Results of the numerous studies in this area generally reveal that hypertensives perform more poorly than normotensives across multiple domains of neuropsychological function. Some of the largest and most consistent effects are noted with the domains of learning and memory, attention, abstract reasoning and other executive functions. Compromised performance is also apparent on tests of visuospatial, perceptual and psychomotor abilities. To date, less support has been found for a relation between hypertension and performance on tests of general verbal intelligence or language abilities. Results of longitudinal studies indicate that deficits in neuropsychological performance persist or worsen over time. Indeed, chronic hypertension has predicted compromised cognitive function at follow-ups of up to 15 to 30 years.
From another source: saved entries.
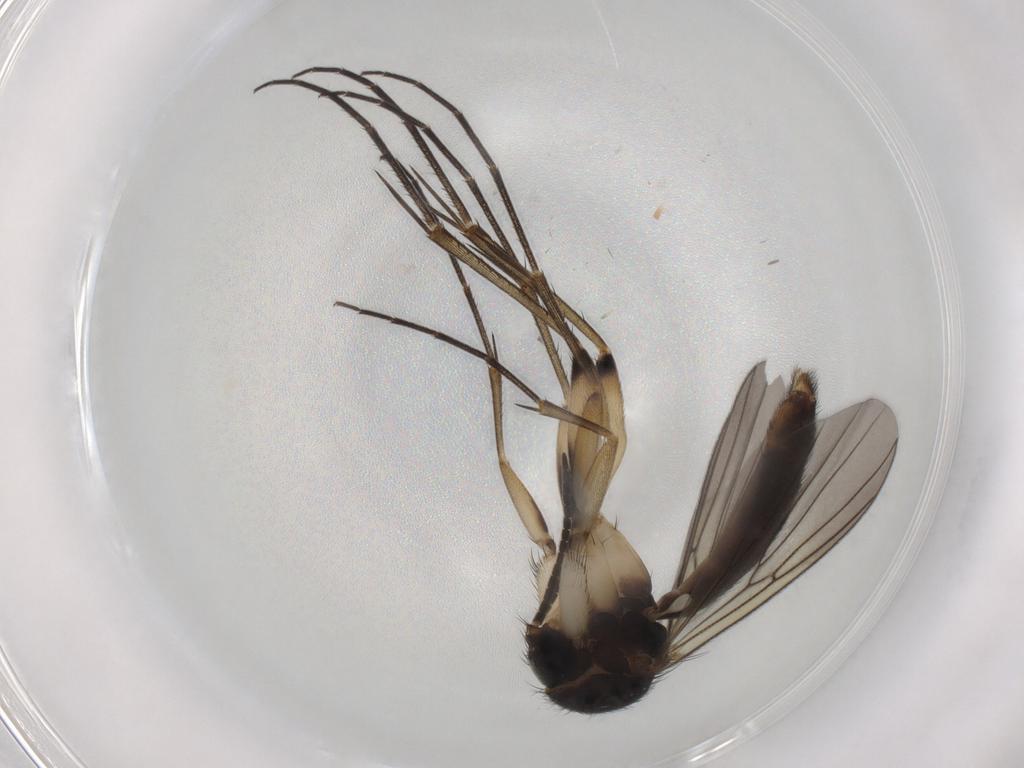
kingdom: Animalia
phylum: Arthropoda
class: Insecta
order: Diptera
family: Mycetophilidae
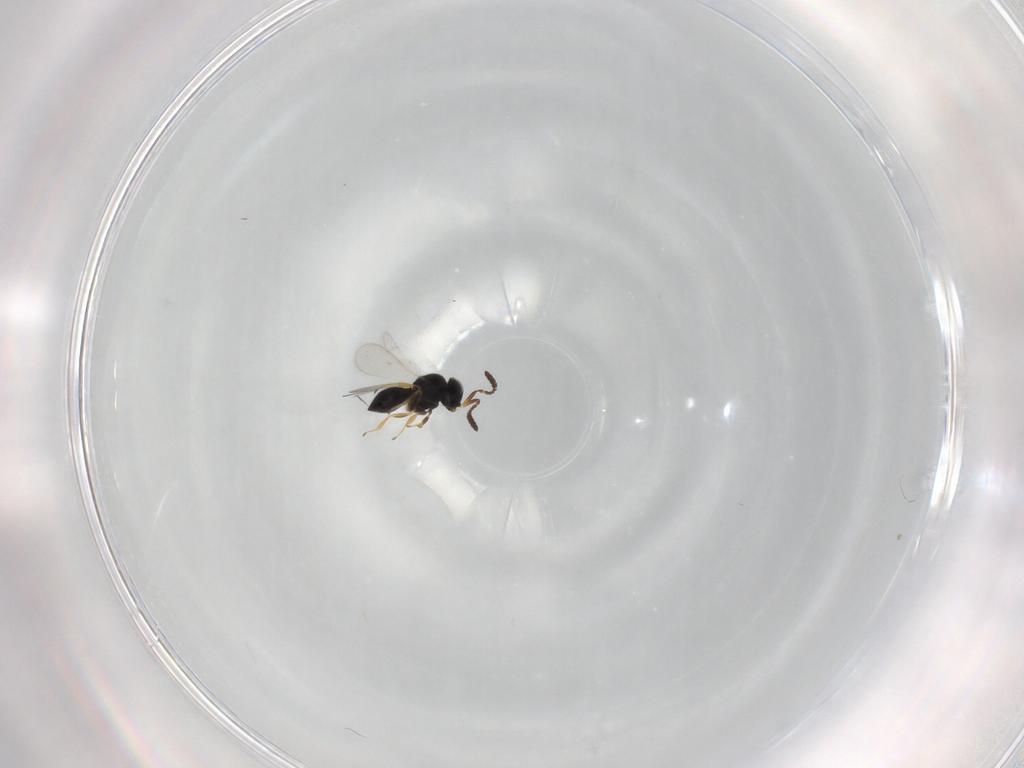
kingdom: Animalia
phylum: Arthropoda
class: Insecta
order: Hymenoptera
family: Scelionidae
The impact of hypertension can range from small and subtle to seemingly large. . . . there is some suggestion that those hypertensives who are characterized by markers of high levels of sympathetic nervous system activity may perform particularly poorly on certain psychomotor tests. . . . For example, hypertension may be associated with subtle alterations in brain structure and function. . . .To summarize, hypertension has been associated with compromised performance involving many domains of neuropsychological function. . . .Subtle alterations in brain structure and function and other physiological factors are apparent in hypertensives and may account for their diminished cognitive function."
Although I am not a scientist, my lay-person's interpretation of the above two studies Doctor Snow was involved with placed the physical illnesses (Stiff Person Syndrome and Cardiovascular Disease) as impacting the neuropsychological problems, and not the reverse. This leads me to believe he belongs in @Valentijn 's "Looks Good" category.